Add metric to expose cluster role count (#47731) (#47811)

A new `teleport_roles_total` is added to count the number of roles in the cluster. The metric is intentionally updated infrequently to avoid putting any additional strain on the backend. Additionally, the reads performed when calculating the metric are rate limited to prevent any bursts in reads when the metric timer does fire. The auth periodic tickers have also been consolidated into a single multi-interval instead of a ticker per operation. To prevent the sub-intervals from impacting each other all operations are moved to their own goroutine once their ticker fires.
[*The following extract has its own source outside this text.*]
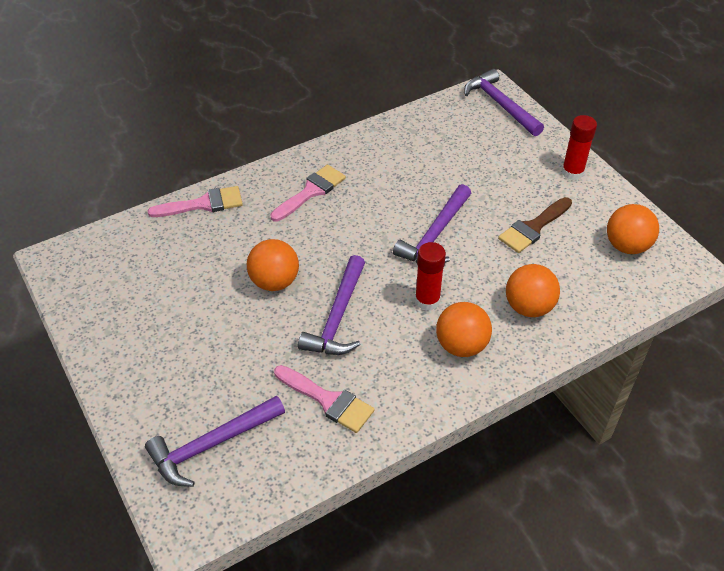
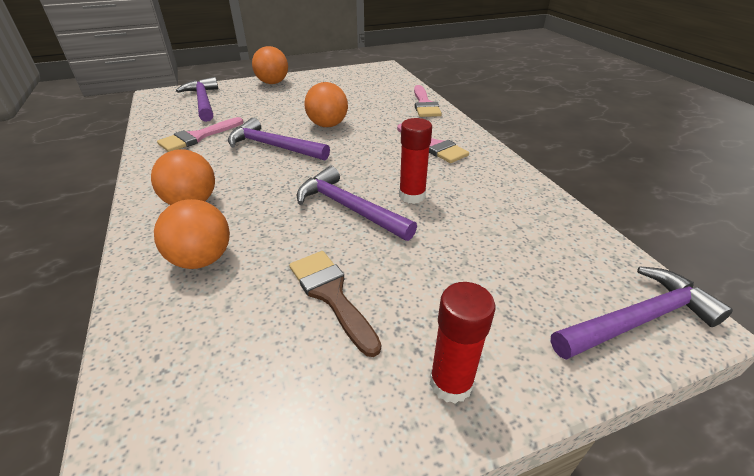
camera: 100 degrees right, 10 degrees down
(427, 300) = (261, 191): red glue stick -> red glue stick (412, 196)
(627, 246) = (240, 414): orange ball -> orange ball (273, 83)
gravitational · Oct 22, 2024 · 5d9c79a · 5d9c79a
1 parent dd1670a
commit 5d9c79a
Show file tree

Hide file tree

Showing 5 changed files with 244 additions and 128 deletions.
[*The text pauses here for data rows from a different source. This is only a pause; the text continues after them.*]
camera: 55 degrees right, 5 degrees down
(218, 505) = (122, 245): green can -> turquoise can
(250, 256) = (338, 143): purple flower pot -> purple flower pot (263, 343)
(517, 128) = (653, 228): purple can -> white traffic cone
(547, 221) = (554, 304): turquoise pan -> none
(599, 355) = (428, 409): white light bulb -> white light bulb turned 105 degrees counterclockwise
diff --git a/integration/hsm/hsm_test.go b/integration/hsm/hsm_test.go
@@ -674,7 +674,10 @@ func TestHSMRevert(t *testing.T) {
 	clock.Advance(2 * defaults.HighResPollingPeriod)
 	assert.EventuallyWithT(t, func(t *assert.CollectT) {
 		alerts, err = auth1.process.GetAuthServer().GetClusterAlerts(ctx, types.GetClusterAlertsRequest{})
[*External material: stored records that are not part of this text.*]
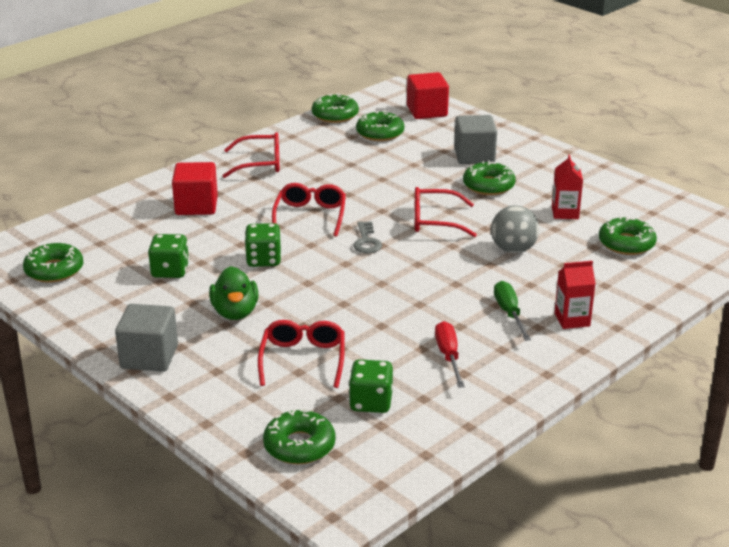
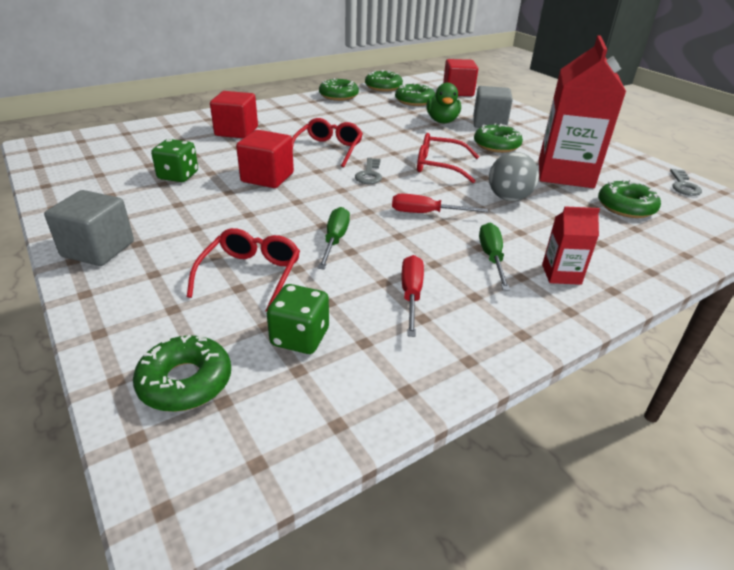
camera: 10 degrees right, 5 degrees up
(54, 270) = (80, 163): green donut -> green donut (338, 96)
(235, 312) = (212, 218): green duck -> green duck (442, 121)
(260, 163) = (307, 110): red glasses -> none
(263, 260) = (267, 177): green dice -> red cube
(362, 317) = (335, 240): none -> green screwdriver
(438, 277) = (426, 213): none -> red screwdriver
(565, 213) = (565, 174): red carton -> red carton, size x2.19
(682, 211) = (683, 185): none -> grey key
-		require.NoError(t, err)
+		assert.NoError(t, err)
 		assert.Empty(t, alerts)
+
+		// Keep advancing the clock to make sure the rotation ticker gets fired
+		clock.Advance(2 * defaults.HighResPollingPeriod)
 	}, 5*time.Second, 100*time.Millisecond)
 }
diff --git a/lib/auth/auth.go b/lib/auth/auth.go
@@ -699,6 +699,14 @@ var (
 		},
 	)
 
+	roleCount = prometheus.NewGauge(
+		prometheus.GaugeOpts{
+			Namespace: teleport.MetricNamespace,
+			Name:      "roles_total",
+			Help:      "Number of roles that exist in the cluster",
+		},
+	)
+
 	registeredAgents = prometheus.NewGaugeVec(
 		prometheus.GaugeOpts{
 			Namespace: teleport.MetricNamespace,
@@ -783,6 +791,7 @@ var (
 		accessRequestsCreatedMetric,
 		registeredAgentsInstallMethod,
 		userCertificatesGeneratedMetric,
+		roleCount,
 	}
 )
 
@@ -1217,87 +1226,115 @@ func (a *Server) periodicSyncUpgradeWindowStartHour() {
 	}
 }
 
+// periodicIntervalKey is used to uniquely identify the subintervals registered with
+// the interval.MultiInterval instance that we use for managing periodics operations.
+
+type periodicIntervalKey int
+
+const (
+	heartbeatCheckKey periodicIntervalKey = 1 + iota
+	rotationCheckKey
+	metricsKey
+	releaseCheckKey
+	localReleaseCheckKey
+	instancePeriodicsKey
+	dynamicLabelsCheckKey
+	desktopCheckKey
+	upgradeWindowCheckKey
+	roleCountKey
+)
+
 // runPeriodicOperations runs some periodic bookkeeping operations
 // performed by auth server
 func (a *Server) runPeriodicOperations() {
-	ctx := context.TODO()
+	firstReleaseCheck := utils.FullJitter(time.Hour * 6)
+
+	// this environment variable is "unstable" since it will be deprecated
+	// by an upcoming tctl command. currently exists for testing purposes only.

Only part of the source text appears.